Thursday 7 January 2010

Overcoming negative stereotypes in the South Caucasus

New media can be good and bad as any media can be good and bad, depending on the content of communication and the presentation of the content.

Earlier this week we could witness how the interplay of new communication forms and the machinery of the traditional media companies trying to make money from attention interplayed to create a hype around something without real importance, distracting from the questions that need an answer in our societies or, speaking as a cosmopolitan, in our common society.

Yet, there are things that won't make it into mainstream media, but which actually deserved to be there - like the project "Overcoming Negative Stereotypes in the South Caucasus". The project lacks a Mr Bean picture, but we can raise interest by telling its story.

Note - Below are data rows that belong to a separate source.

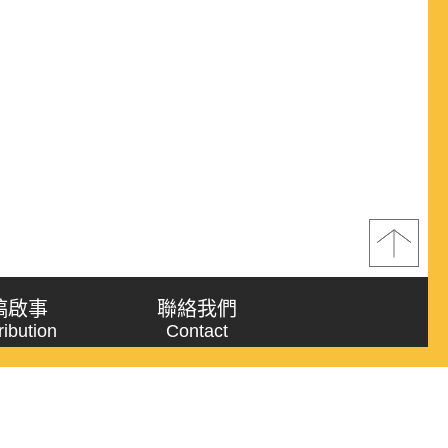
稿啟事
聯絡我們
ribution
Contact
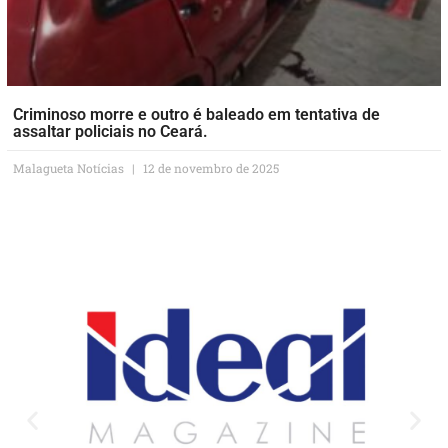
Criminoso morre e outro é baleado em tentativa de
assaltar policiais no Ceará.
Malagueta Notícias
12 de novembro de 2025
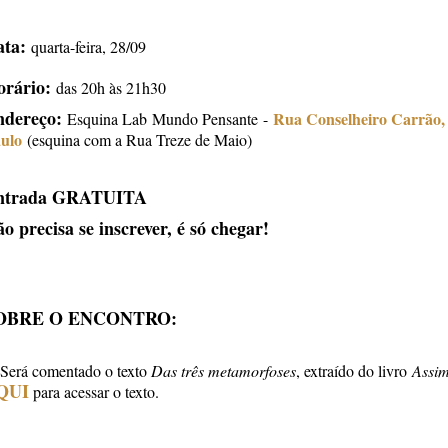
ata:
quarta-feira, 28/09
rário:
das 20h às 21h30
ndereço:
Rua Conselheiro Carrão, 
Esquina Lab
Mundo Pensante -
ulo
(esquina com a Rua Treze de Maio)
ntrada GRATUITA
o precisa se inscrever, é só chegar!
OBRE O ENCONTRO:
Será comentado o texto
Das três metamorfoses
, extraído do livro
Assim
QUI
para acessar o texto.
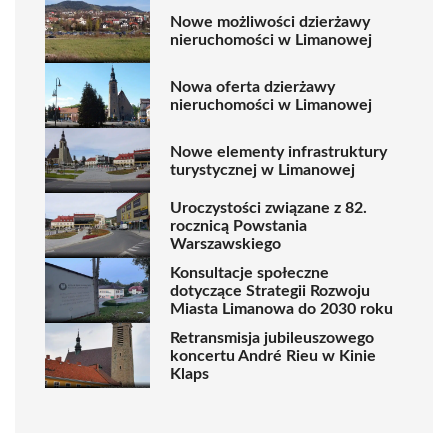
Nowe możliwości dzierżawy
nieruchomości w Limanowej
Nowa oferta dzierżawy
nieruchomości w Limanowej
Nowe elementy infrastruktury
turystycznej w Limanowej
Uroczystości związane z 82.
rocznicą Powstania
Warszawskiego
Konsultacje społeczne
dotyczące Strategii Rozwoju
Miasta Limanowa do 2030 roku
Retransmisja jubileuszowego
koncertu André Rieu w Kinie
Klaps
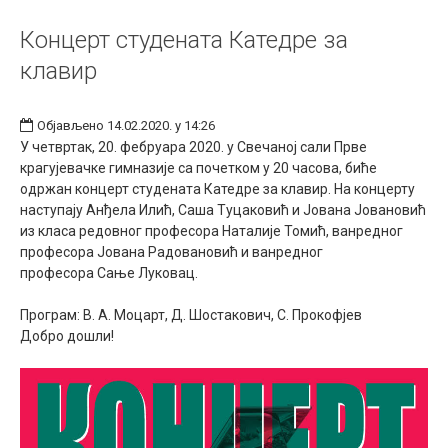
Концерт студената Катедре за
клавир
Објављено 14.02.2020. у 14:26
У четвртак, 20. фебруара 2020. у Свечаној сали Прве
крагујевачке гимназије са почетком у 20 часова, биће
одржан концерт студената Катедре за клавир. На концерту
наступају Анђела Илић, Саша Туцаковић и Јована Јовановић
из класа редовног професора Наталије Томић, ванредног
професора Јована Радовановић и ванредног
професора Сање Луковац.
Програм: В. А. Моцарт, Д. Шостакович, С. Прокофјев
Добро дошли!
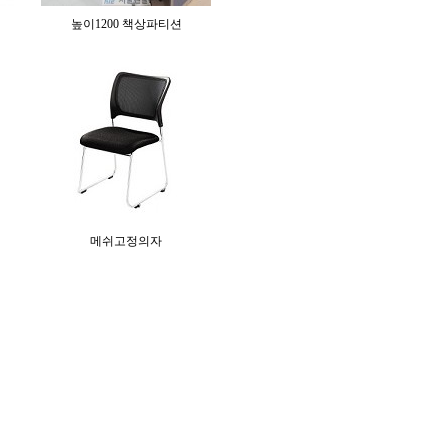
높이1200 책상파티션
메쉬고정의자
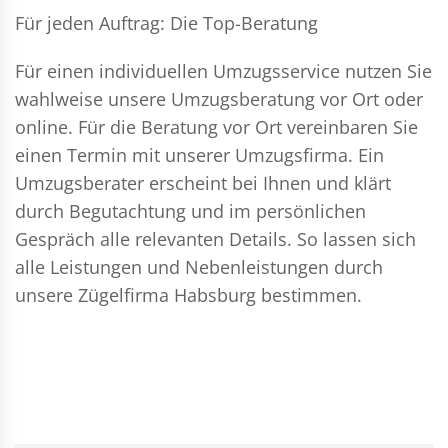
Für jeden Auftrag: Die Top-Beratung
Für einen individuellen Umzugsservice nutzen Sie
wahlweise unsere Umzugsberatung vor Ort oder
online. Für die Beratung vor Ort vereinbaren Sie
einen Termin mit unserer Umzugsfirma. Ein
Umzugsberater erscheint bei Ihnen und klärt
durch Begutachtung und im persönlichen
Gespräch alle relevanten Details. So lassen sich
alle Leistungen und Nebenleistungen durch
unsere Zügelfirma Habsburg bestimmen.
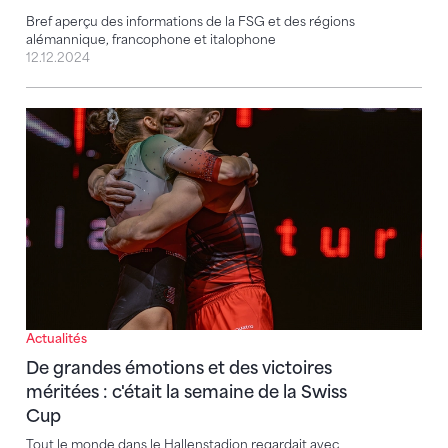
Bref aperçu des informations de la FSG et des régions
alémannique, francophone et italophone
12.12.2024
De grandes émotions et des victoires méritées : c'éta
Actualités
De grandes émotions et des victoires
méritées : c'était la semaine de la Swiss
Cup
Tout le monde dans le Hallenstadion regardait avec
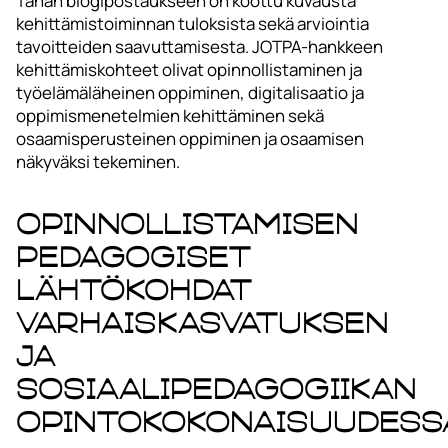
Tähän blogipostaukseen on koottu kuvausta
kehittämistoiminnan tuloksista sekä arviointia
tavoitteiden saavuttamisesta. JOTPA-hankkeen
kehittämiskohteet olivat opinnollistaminen ja
työelämäläheinen oppiminen, digitalisaatio ja
oppimismenetelmien kehittäminen sekä
osaamisperusteinen oppiminen ja osaamisen
näkyväksi tekeminen.
Opinnollistamisen
pedagogiset
lähtökohdat
varhaiskasvatuksen
ja
sosiaalipedagogiikan
opintokokonaisuudess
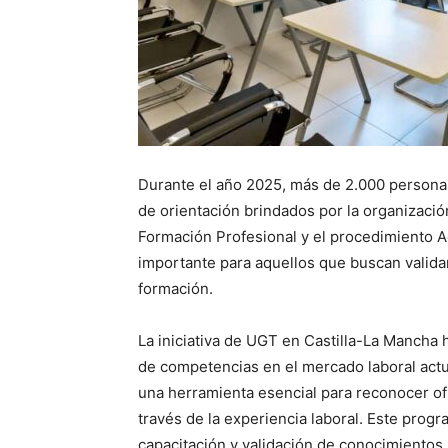
Durante el año 2025, más de 2.000 personas
de orientación brindados por la organizaci
Formación Profesional y el procedimiento 
importante para aquellos que buscan valida
formación.
La iniciativa de UGT en Castilla-La Mancha
de competencias en el mercado laboral actu
una herramienta esencial para reconocer ofi
través de la experiencia laboral. Este prog
capacitación y validación de conocimientos 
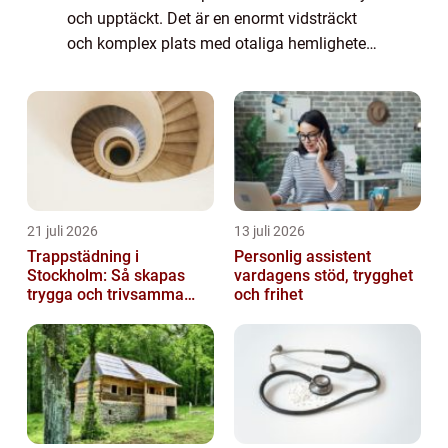
och upptäckt. Det är en enormt vidsträckt
och komplex plats med otaliga hemligheter
och mysterier som väntar på att upptäckas.
Denna artikel ger en översiktlig men grun...
21 juli 2026
13 juli 2026
Trappstädning i
Personlig assistent
Stockholm: Så skapas
vardagens stöd, trygghet
trygga och trivsamma
och frihet
trapphus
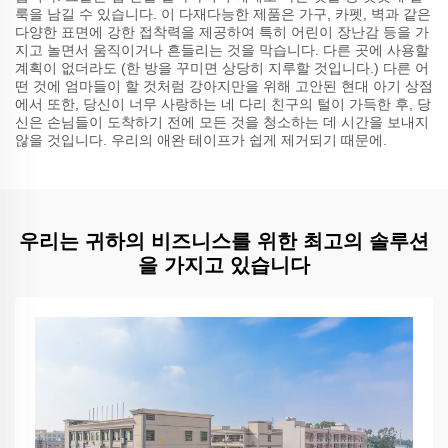
룩을 남길 수 있습니다. 이 다재다능한 제품은 가구, 카펫, 벽과 같은
다양한 표면에 강한 접착력을 제공하여 특히 어린이 장난감 등을 가
지고 놀면서 움직이거나 흔들리는 것을 막습니다. 다른 곳에 사용할
계획이 없더라도 (한 방을 꾸미면 상당히 지루할 것입니다.) 다른 어
떤 것에 엄마들이 할 것처럼 강아지만을 위해 고안된 현대 아기 상점
에서 또한, 당신이 너무 사랑하는 네 다리 친구의 털이 가득한 후, 당
신은 손님들이 도착하기 전에 모든 것을 청소하는 데 시간을 보내지
않을 것입니다. 우리의 애완 테이프가 쉽게 제거되기 때문에.
우리는 귀하의 비즈니스를 위한 최고의 솔루션
을 가지고 있습니다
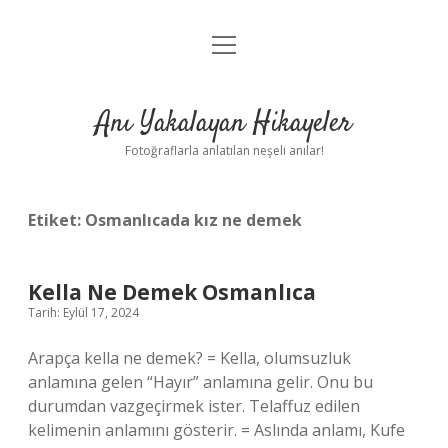
menüyü
Anasayfa
aç
Gizlilik Politikası
Anı Yakalayan Hikayeler
Yasal Uyarı
Fotoğraflarla anlatılan neşeli anılar!
Hakkımızda
Etiket:
Osmanlıcada kız ne demek
Kella Ne Demek Osmanlıca
Tarih: Eylül 17, 2024
Arapça kella ne demek? = Kella, olumsuzluk
anlamına gelen “Hayır” anlamına gelir. Onu bu
durumdan vazgeçirmek ister. Telaffuz edilen
kelimenin anlamını gösterir. = Aslında anlamı, Kufe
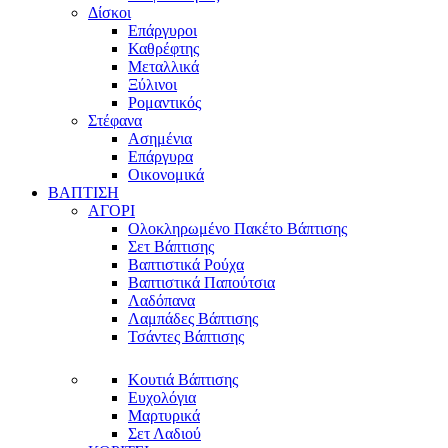
Δίσκοι
Επάργυροι
Καθρέφτης
Μεταλλικά
Ξύλινοι
Ρομαντικός
Στέφανα
Ασημένια
Επάργυρα
Οικονομικά
ΒΑΠΤΙΣΗ
ΑΓΟΡΙ
Ολοκληρωμένο Πακέτο Βάπτισης
Σετ Βάπτισης
Βαπτιστικά Ρούχα
Βαπτιστικά Παπούτσια
Λαδόπανα
Λαμπάδες Βάπτισης
Τσάντες Βάπτισης
Κουτιά Βάπτισης
Ευχολόγια
Μαρτυρικά
Σετ Λαδιού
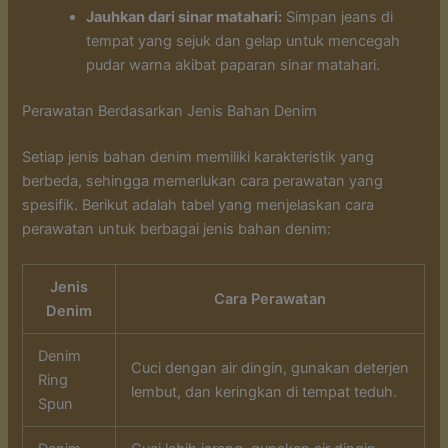
Jauhkan dari sinar matahari:
Simpan jeans di
tempat yang sejuk dan gelap untuk mencegah
pudar warna akibat paparan sinar matahari.
Perawatan Berdasarkan Jenis Bahan Denim
Setiap jenis bahan denim memiliki karakteristik yang
berbeda, sehingga memerlukan cara perawatan yang
spesifik. Berikut adalah tabel yang menjelaskan cara
perawatan untuk berbagai jenis bahan denim:
Jenis
Cara Perawatan
Denim
Denim
Cuci dengan air dingin, gunakan deterjen
Ring
lembut, dan keringkan di tempat teduh.
Spun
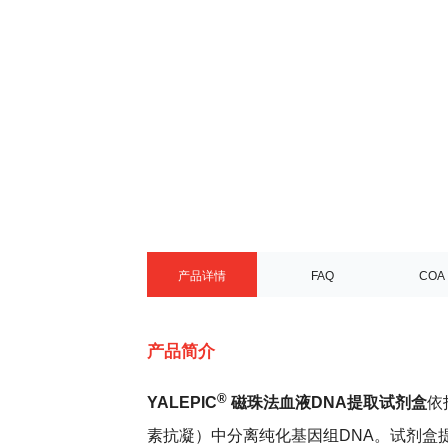
产品详情
FAQ
COA
产品简介
®
YALEPIC
磁珠法血液DNA提取试剂盒
依
素抗凝）中分离纯化基因组DNA。试剂盒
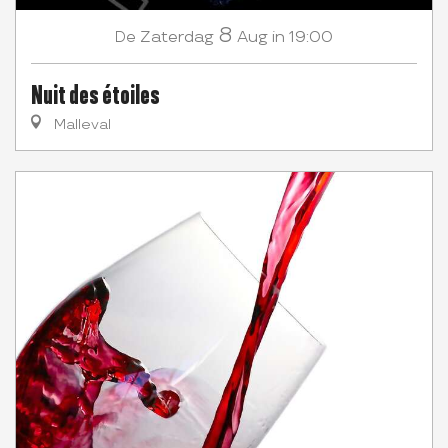
8
Zaterdag
Aug
in 19:00
De
Nuit des étoiles
Malleval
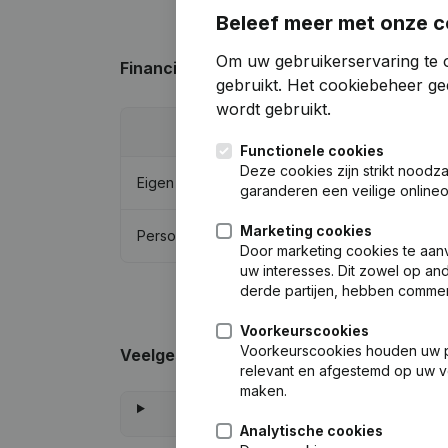
Beleef meer met onze c
Om uw gebruikerservaring te o
Financiële gegevens
van B.V. Aannemersb
gebruikt.
Het cookiebeheer
gee
wordt gebruikt.
202
Functionele cookies
Deze cookies zijn strikt noodz
Eigen vermogen
€
159.9
garanderen een veilige online
Marketing cookies
Personeel
Door marketing cookies te aan
uw interesses. Dit zowel op and
derde partijen, hebben commer
Voorkeurscookies
Voorkeurscookies houden uw per
Veelgestelde vragen
relevant en afgestemd op uw v
maken.
Analytische cookies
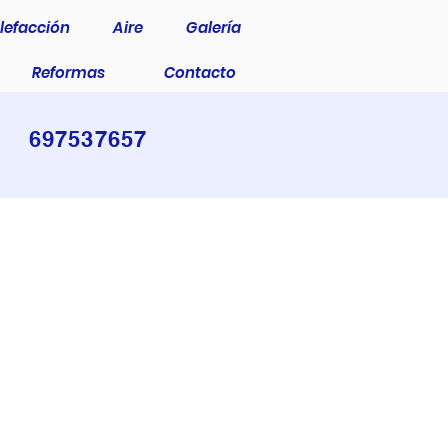
lefacción
Aire
Galería
Reformas
Contacto
697537657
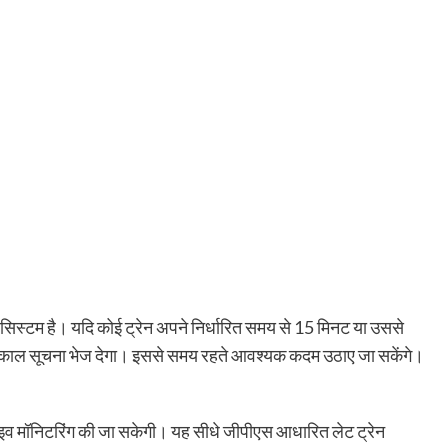
 सिस्टम है। यदि कोई ट्रेन अपने निर्धारित समय से 15 मिनट या उससे
तत्काल सूचना भेज देगा। इससे समय रहते आवश्यक कदम उठाए जा सकेंगे।
लाइव मॉनिटरिंग की जा सकेगी। यह सीधे जीपीएस आधारित लेट ट्रेन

So what is the project about:
"The project aims to promote positive examples of ethnic groups coexisting peacefully in a volatile region riven with frozen conflicts in an attempt to provide an alternative to what is usually a partisan local media that not only self-censors, but also spreads misinformation and negative propaganda. As with the first stage of the project, the focus was on ethnic Armenians and Azeris living in Georgia."
It is great to see that bloggers and journalists co-operate with the help of new media to show that two ethnic groups whose countries still haven't resolved their conflict over Nagorno Karabakh are able to live together peacefully and with joy in a third country.

Through the project, its texts, and its picture series we learn that what looks like a "natural" conflict is nothing but political conflict economy, that people and peoples can live together if they aren't told that they can't.

And through the new media we can all find out.

You can see this in the way I found the project:

I follow @letzi83, Media and External Relations coordinator for the European Youth Forum in Brussels, on Twitter.

She retweeted a message from @ianyanmag informing about the project, including its Twitter account @caucasusproject that has 58 followers by now and will hopefully get more - please follow them and amplify their voice(s)!

The last tweet of the project includes a link to a blog article on Global Voices Online titled "Caucasus: Unity in Diversity" reporting about the latest new media coverage on the project.

And via this post you can get to an article from the end of December titled "Overcoming negative stereotypes in the South Caucasus" including the summary of the project that I have quoted above. There is also a great article by the Ianyan Magazine with more background information and story telling on the project.

In the end, the countries of the Southern Caucasus - Armenia, Azerbaijan, and Georgia - are European countries, all three members of the Council of Europe, and what is happening there is happening here in Europe. And since remote conflicts can become close conflicts as we have seen during the Georgian-Russian war in 2008, I am more than happy to see that Europeans use new media to tell positive stories trying to end these useless conflicts.

Now the question is: When will the old media learn to tell these stories, too, instead of pushing for conflict stories that dominate the daily news all over the place?

3 comments:

Onnik Krikorian said...

Thanks for taking the time to write this post about the project. Appreciated, and thanks to Ianyan for giving it more visibility too.

Onnik Krikorian said...

And, of course, especially to @letzi83 who sent me the link to your post. :)

ianyan said...

:) Thank you for the mention Julien, I appreciate it and great question you pose at the end.